■ Requirement: Return every one of the records below line for line without changing anything, and leave the pictures out.

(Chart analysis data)
────────────────
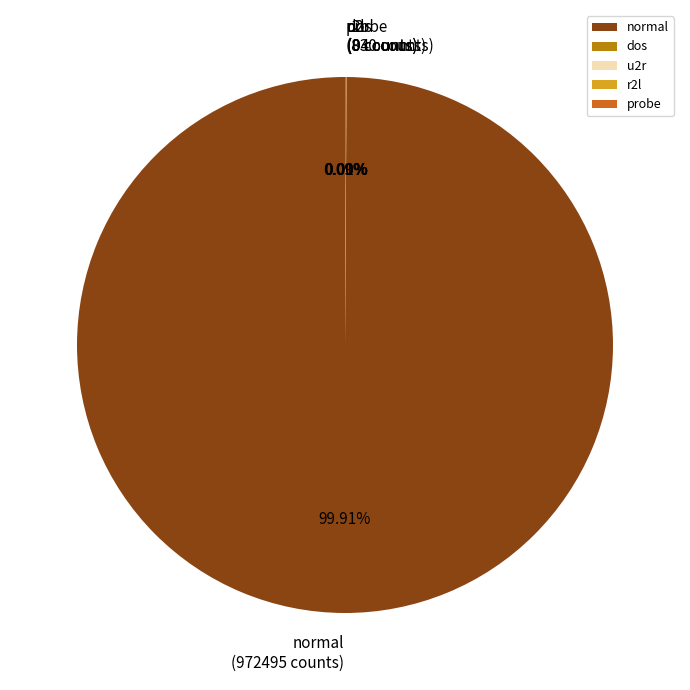

How many segments does this pie chart have?

5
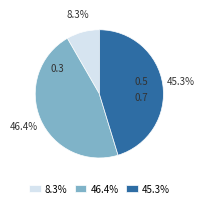

Rank the categories by value from highest to lowest.

46.4%, 45.3%, 8.3%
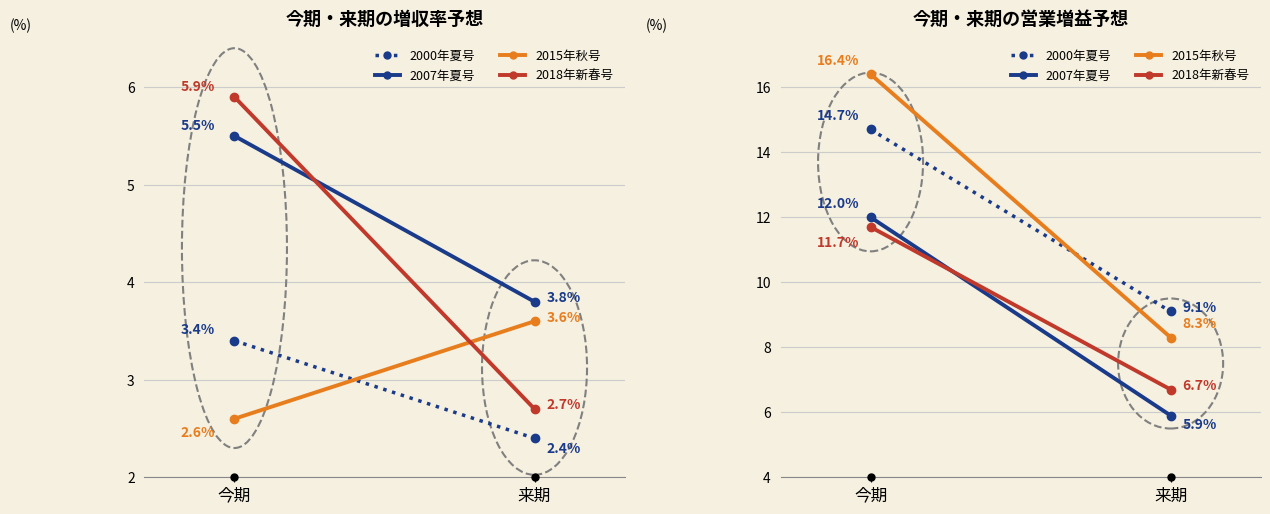

What position from the left is 来期?

2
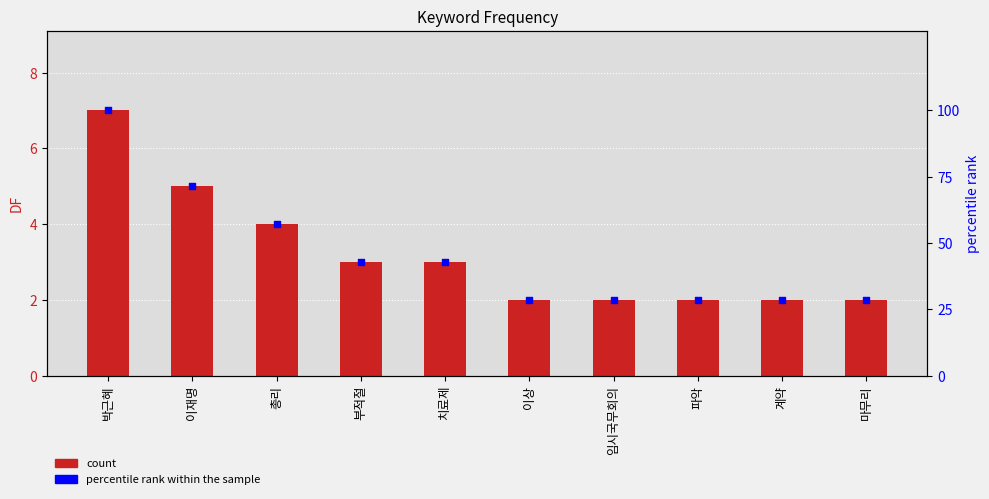

Which series reaches the minimum Y coordinate?

DF count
────────────────
■ Task output:
How many segments does this pie chart have?

5

Rank the categories by value from highest to lowest.

46.4%, 45.3%, 8.3%

What position from the left is 来期?

2

Which series reaches the minimum Y coordinate?

DF count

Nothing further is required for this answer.